= Taiyabur Rahman Chowdhury =

Taiyabur Rahman Chowdhury MBE (রহমান চৌধুরী; 16 August 1943 – 17 November 2016) was a Bangladeshi-born social worker for Bradford Adoption and Fostering Services in Bradford, United Kingdom. He also served as President of the Bangladesh Peoples Association, and was a founding member and Trustee of Tawakulia Jamia Masjid in Bradford.

== Early life ==
Chowdhury was born in the village of Rajapur, Derai, Sunamganj, in what was then East Pakistan. He was the third child, and had two sisters and three brothers. Chowdhury attended MC College in Sylhet. Chowdury emigrated to the UK in 1963

==Social work==
Chowdhury graduated from the University of Bradford with a degree in social care He then began working with Bradford Adoption and Fostering Services and helped more than 50 couples with adoption.
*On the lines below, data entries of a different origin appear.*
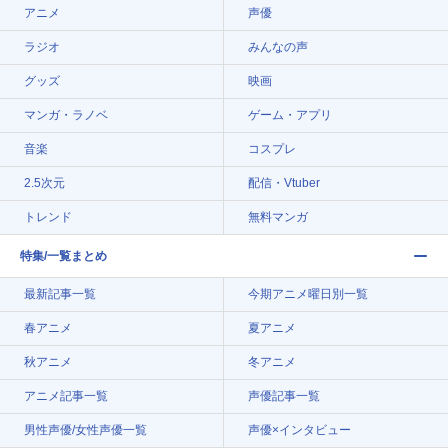
アニメ
声優
ラジオ
みんなの声
グッズ
映画
マンガ・ラノベ
ゲーム・アプリ
音楽
コスプレ
2.5次元
配信・Vtuber
トレンド
無料マンガ
特集/一覧まとめ
最新記事一覧
今期アニメ曜日別一覧
春アニメ
夏アニメ
秋アニメ
冬アニメ
アニメ記事一覧
声優記事一覧
男性声優/女性声優一覧
声優×インタビュー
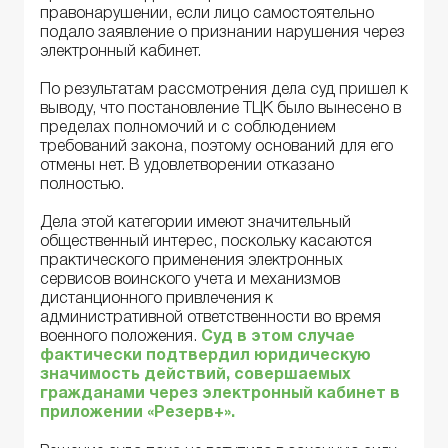
правонарушении, если лицо самостоятельно
подало заявление о признании нарушения через
электронный кабинет.
По результатам рассмотрения дела суд пришел к
выводу, что постановление ТЦК было вынесено в
пределах полномочий и с соблюдением
требований закона, поэтому оснований для его
отмены нет. В удовлетворении отказано
полностью.
Дела этой категории имеют значительный
общественный интерес, поскольку касаются
практического применения электронных
сервисов воинского учета и механизмов
дистанционного привлечения к
административной ответственности во время
военного положения.
Суд в этом случае
фактически подтвердил юридическую
значимость действий, совершаемых
гражданами через электронный кабинет в
приложении «Резерв+».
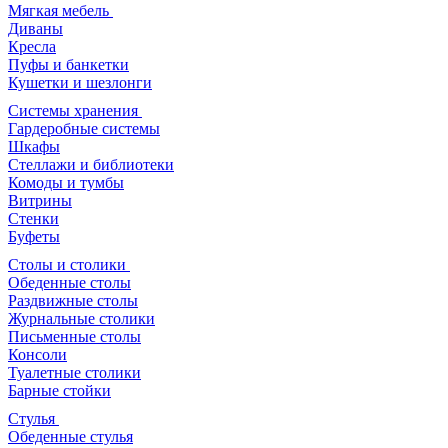
Мягкая мебель
Диваны
Кресла
Пуфы и банкетки
Кушетки и шезлонги
Системы хранения
Гардеробные системы
Шкафы
Стеллажи и библиотеки
Комоды и тумбы
Витрины
Стенки
Буфеты
Столы и столики
Обеденные столы
Раздвижные столы
Журнальные столики
Письменные столы
Консоли
Туалетные столики
Барные стойки
Стулья
Обеденные стулья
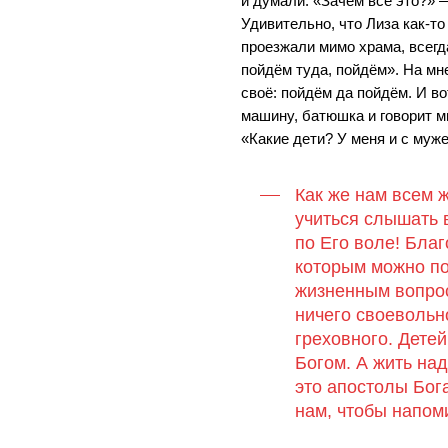
и думали: «Зачем всё это?» 
Удивительно, что Лиза как-то 
проезжали мимо храма, всегд
пойдём туда, пойдём». На мне
своё: пойдём да пойдём. И в
машину, батюшка и говорит м
«Какие дети? У меня и с муж
Как же нам всем 
учиться слышать 
по Его воле! Благо
которым можно п
жизненным вопрос
ничего своевольно
греховного. Детей
Богом. А жить на
это апостолы Бог
нам, чтобы напом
Shortly after retiring, Chowdhury was awarded with an MBE in 2016 for "services to children and families".

==Other==
Chowdhury also served as president of Bangladesh Peoples Association in Bradford for six years and in 1971 was president of the Bradford Bangladesh Liberation Movement and was an appointed JP in Bradford Magistrates Court.